Recorded data →
———

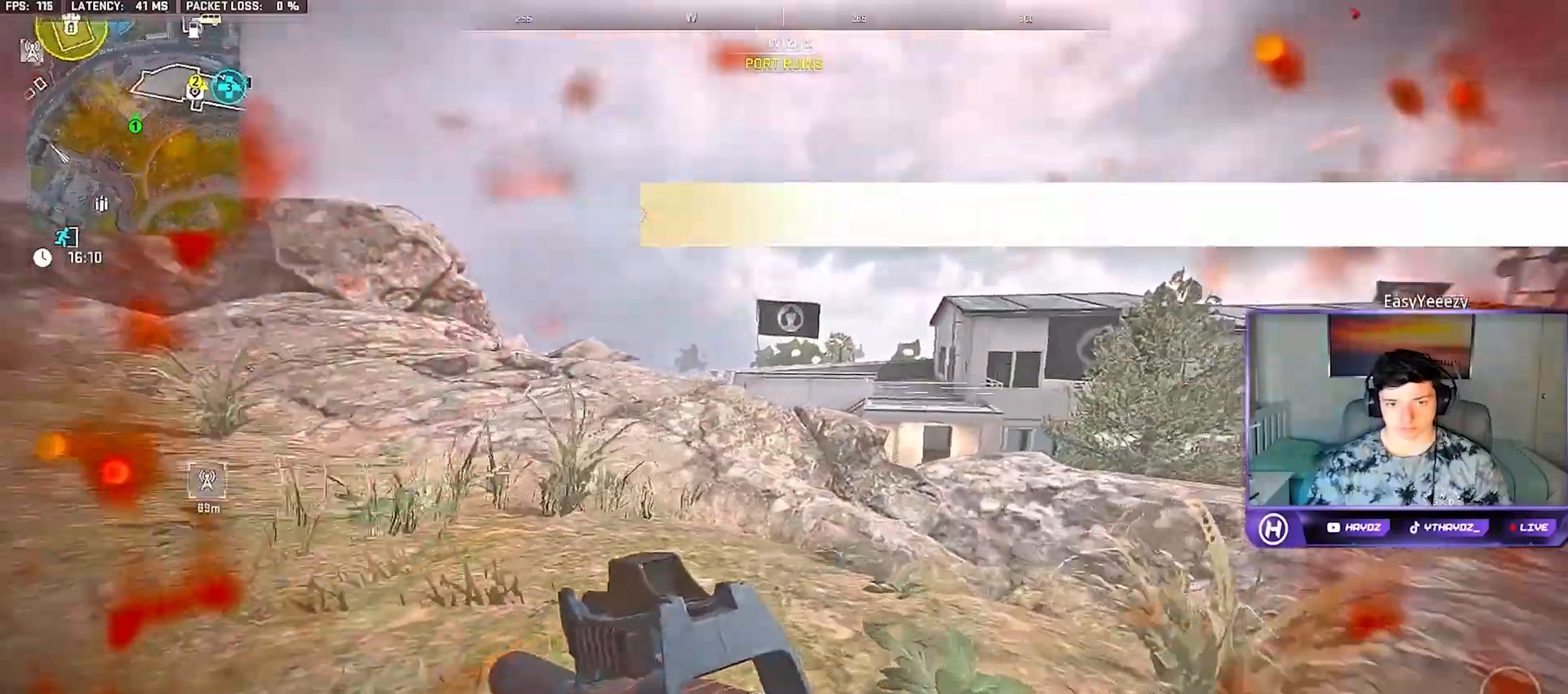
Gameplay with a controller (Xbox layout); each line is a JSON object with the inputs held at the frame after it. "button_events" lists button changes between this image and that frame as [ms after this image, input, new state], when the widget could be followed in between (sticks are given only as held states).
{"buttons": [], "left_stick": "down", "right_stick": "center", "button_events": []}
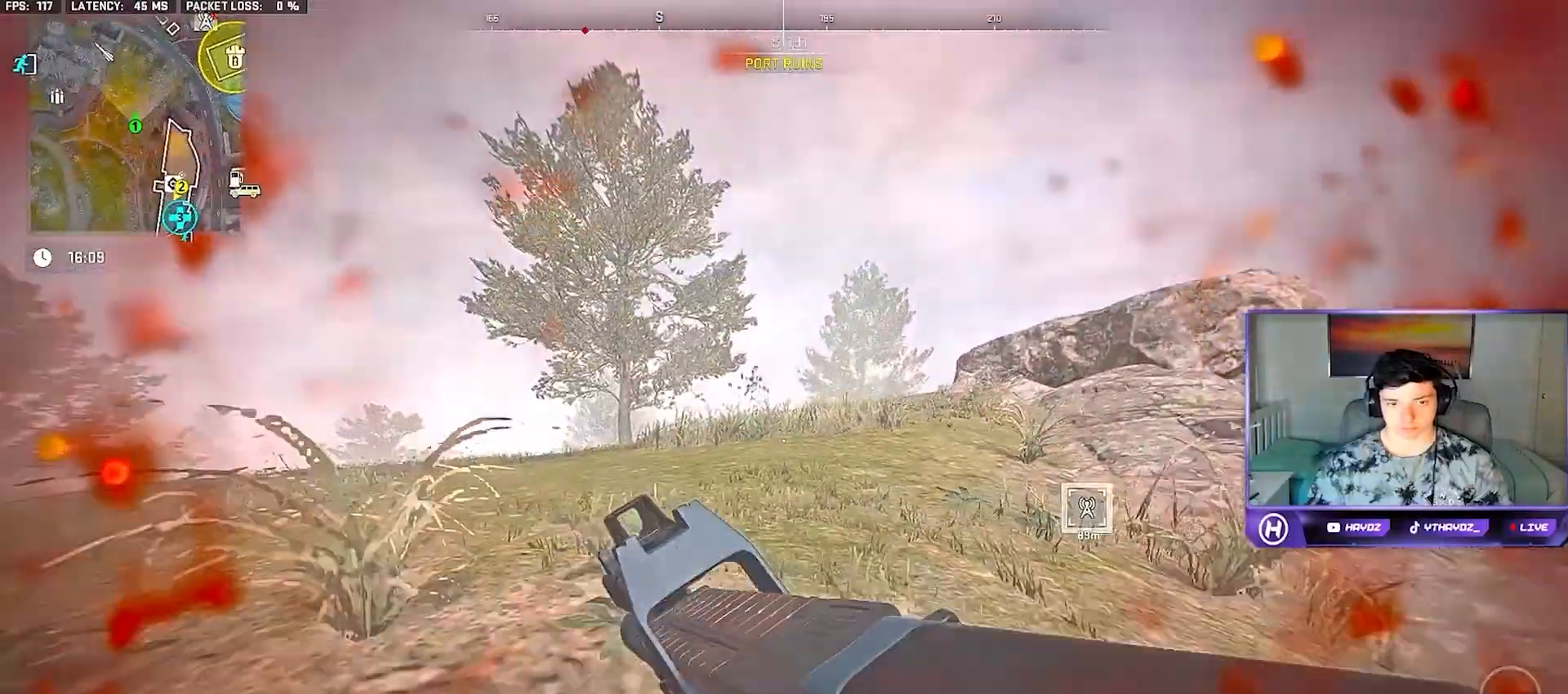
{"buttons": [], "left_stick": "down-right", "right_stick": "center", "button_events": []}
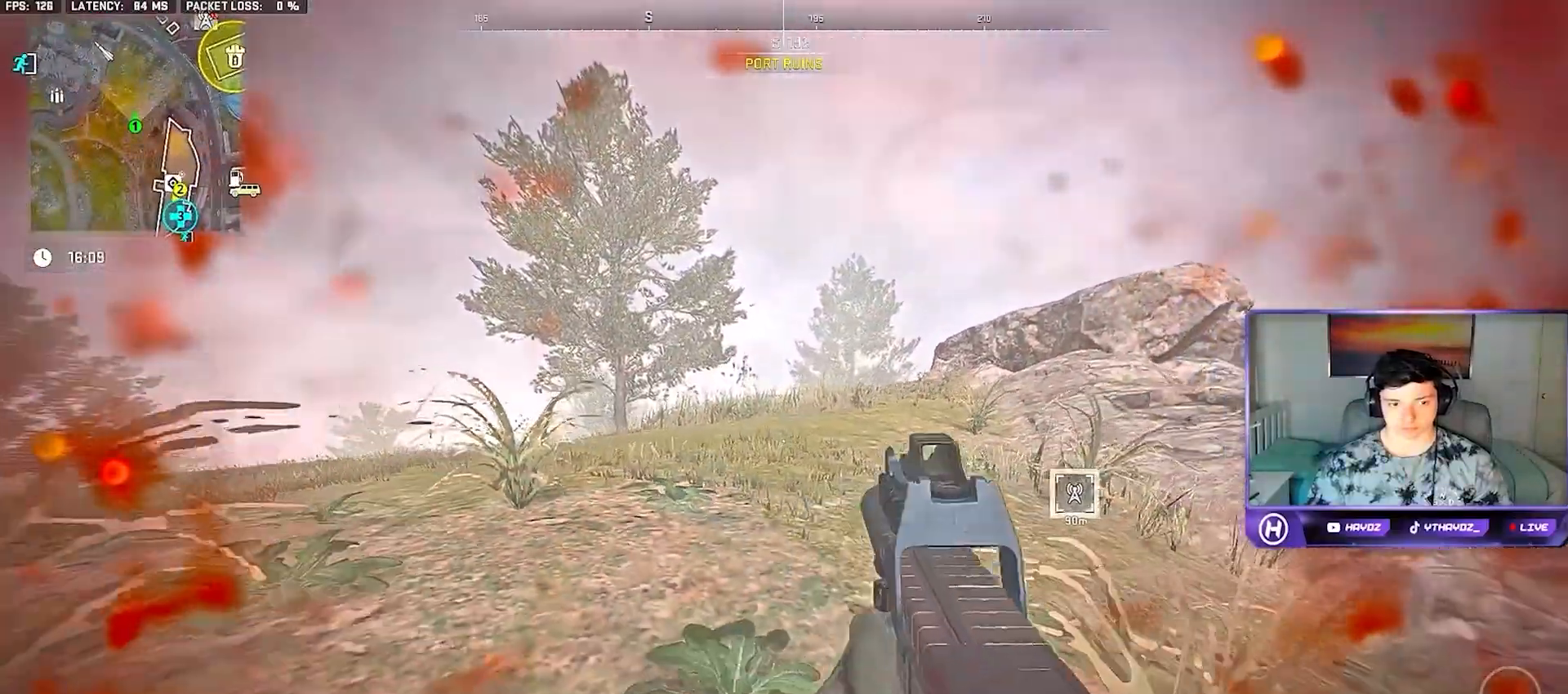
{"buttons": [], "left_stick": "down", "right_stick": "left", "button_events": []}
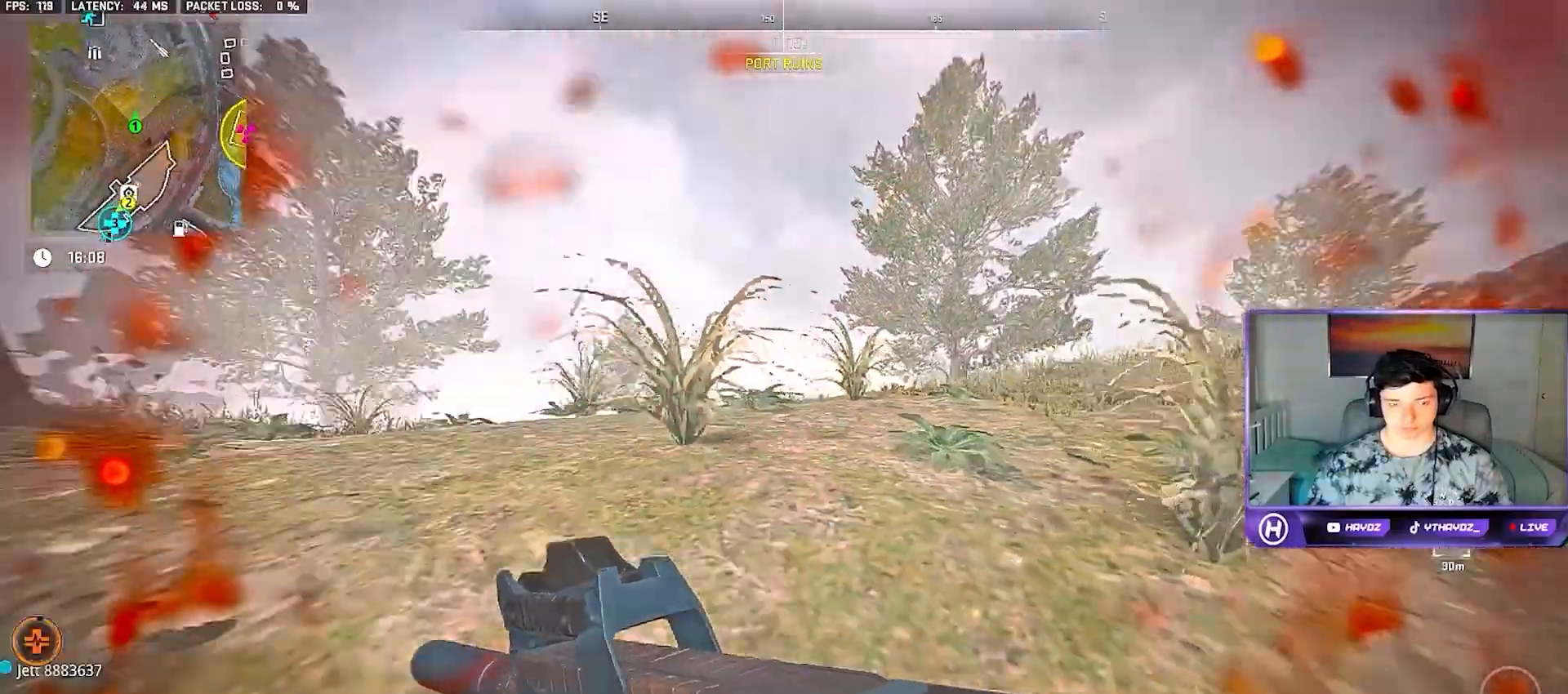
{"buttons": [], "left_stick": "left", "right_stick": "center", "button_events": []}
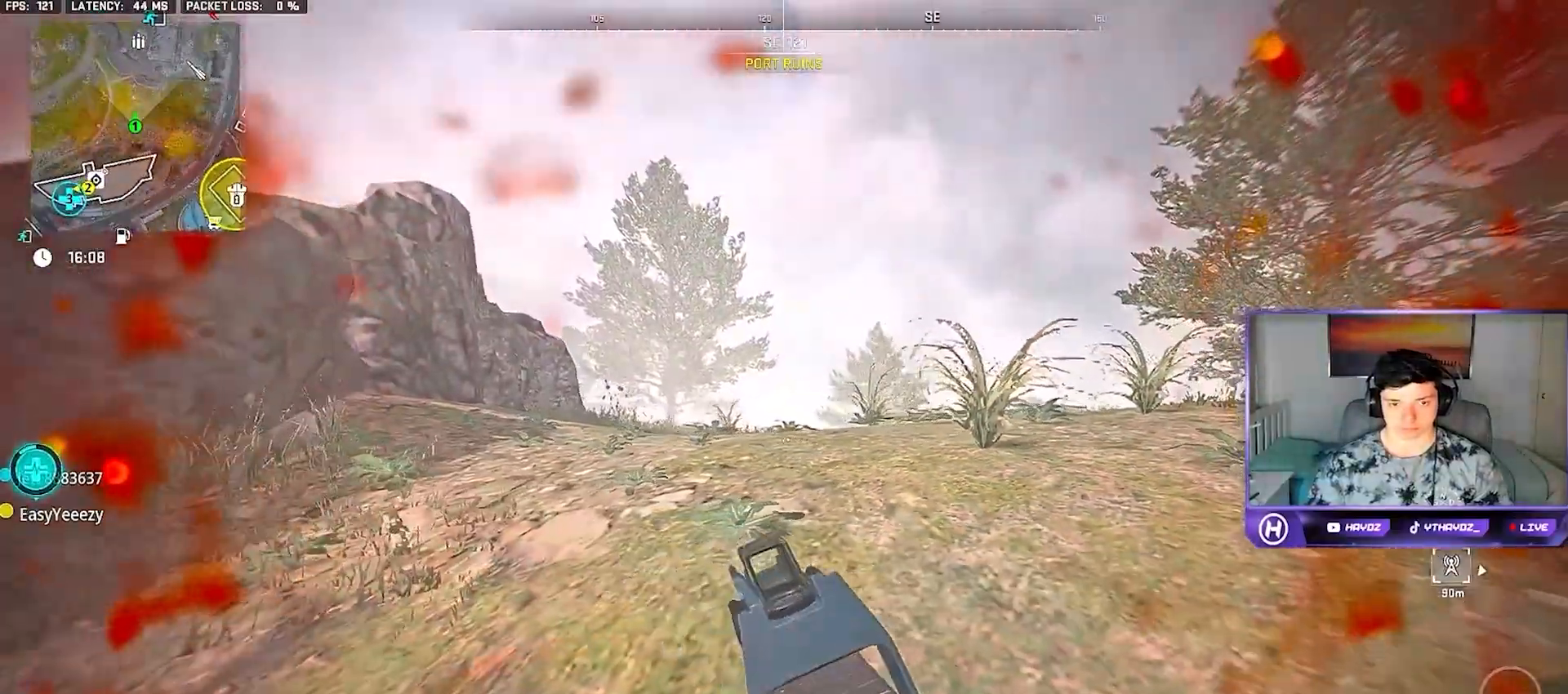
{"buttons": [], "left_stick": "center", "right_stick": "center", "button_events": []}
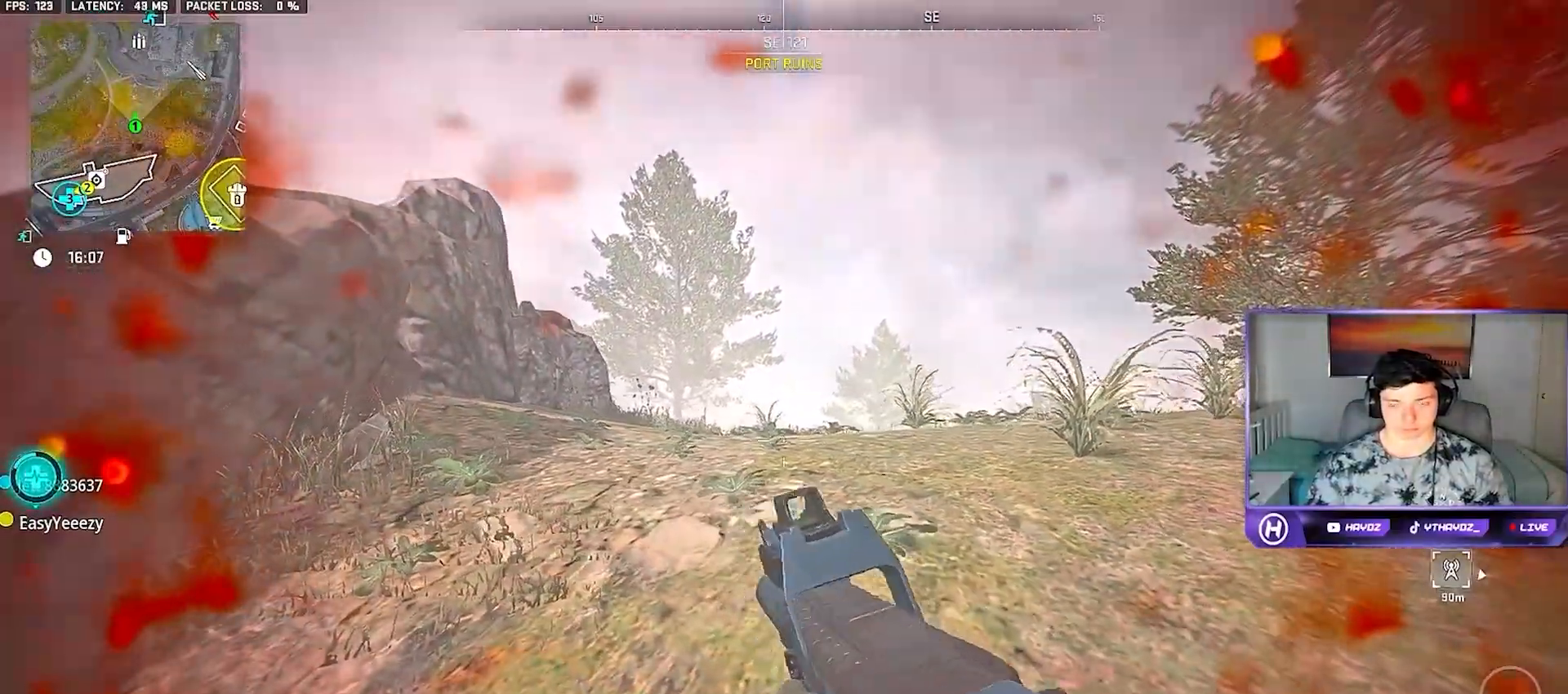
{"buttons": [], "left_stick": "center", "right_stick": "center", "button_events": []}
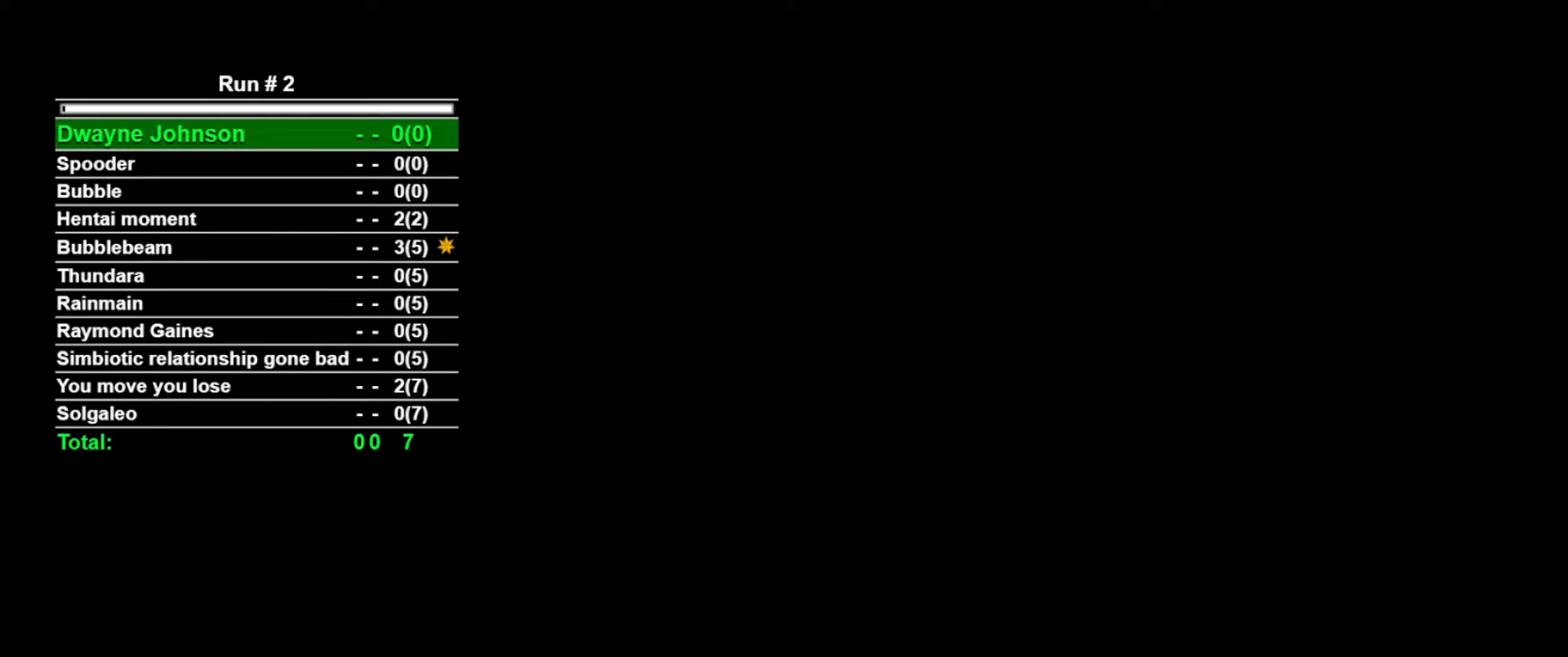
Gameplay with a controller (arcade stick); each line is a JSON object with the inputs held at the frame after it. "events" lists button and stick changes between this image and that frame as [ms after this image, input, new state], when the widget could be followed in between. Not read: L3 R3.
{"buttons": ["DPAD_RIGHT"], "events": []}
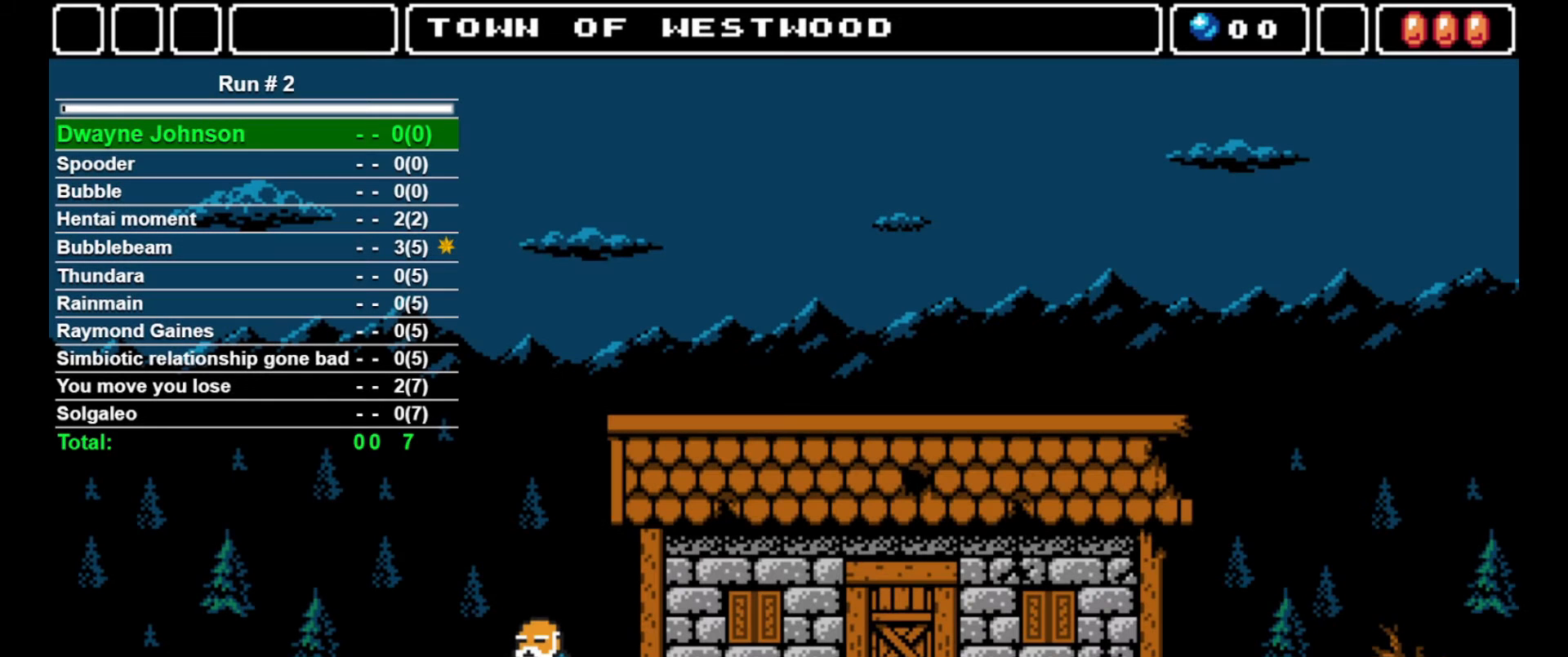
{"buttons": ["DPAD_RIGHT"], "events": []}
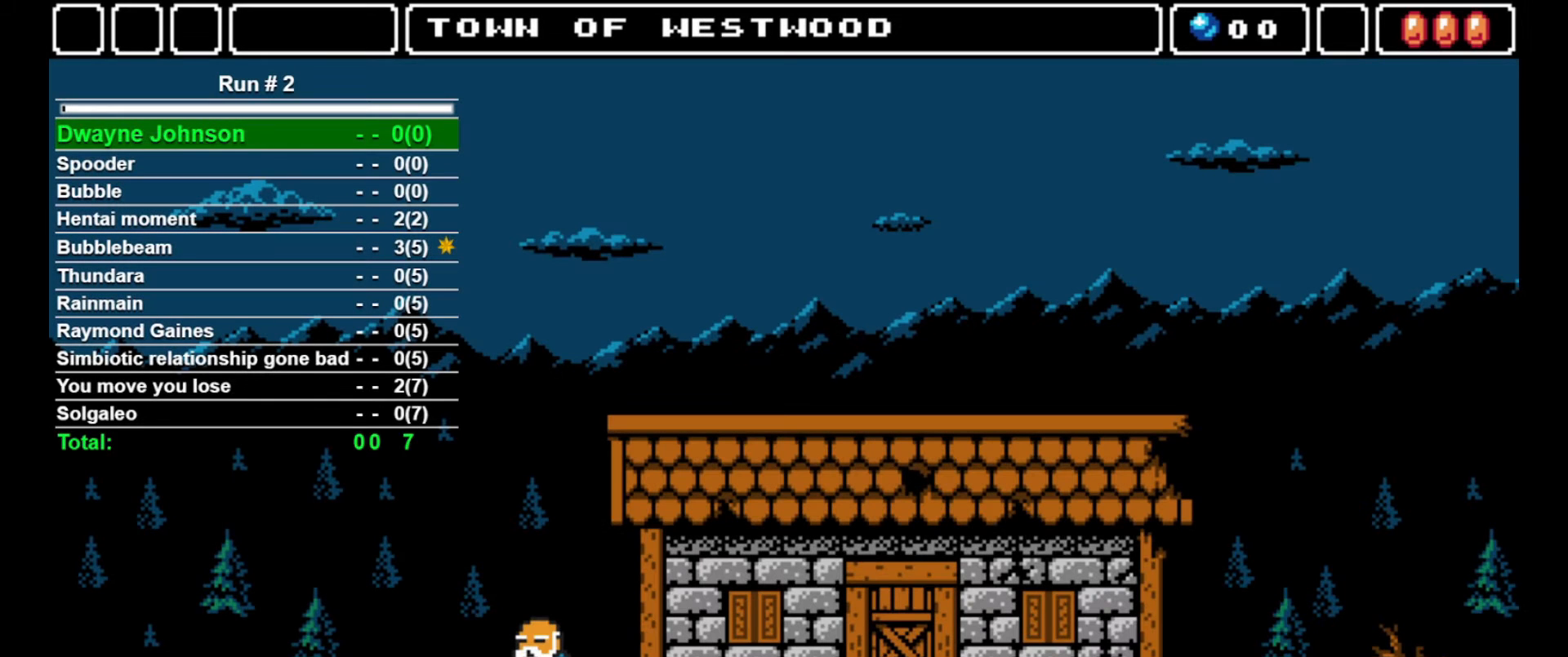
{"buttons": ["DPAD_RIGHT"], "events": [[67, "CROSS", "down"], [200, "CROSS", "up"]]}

———

WHAT IS EXPECTED → Retype the data word for word and keep the pictures out of it.

WRITTEN ANSWER →
Gameplay with a controller (Xbox layout); each line is a JSON object with the inputs held at the frame after it. "button_events" lists button changes between this image and that frame as [ms after this image, input, new state], when the widget could be followed in between (sticks are given only as held states).
{"buttons": [], "left_stick": "down", "right_stick": "center", "button_events": []}
{"buttons": [], "left_stick": "down-right", "right_stick": "center", "button_events": []}
{"buttons": [], "left_stick": "down", "right_stick": "left", "button_events": []}
{"buttons": [], "left_stick": "left", "right_stick": "center", "button_events": []}
{"buttons": [], "left_stick": "center", "right_stick": "center", "button_events": []}
{"buttons": [], "left_stick": "center", "right_stick": "center", "button_events": []}
Gameplay with a controller (arcade stick); each line is a JSON object with the inputs held at the frame after it. "events" lists button and stick changes between this image and that frame as [ms after this image, input, new state], when the widget could be followed in between. Not read: L3 R3.
{"buttons": ["DPAD_RIGHT"], "events": []}
{"buttons": ["DPAD_RIGHT"], "events": []}
{"buttons": ["DPAD_RIGHT"], "events": [[67, "CROSS", "down"], [200, "CROSS", "up"]]}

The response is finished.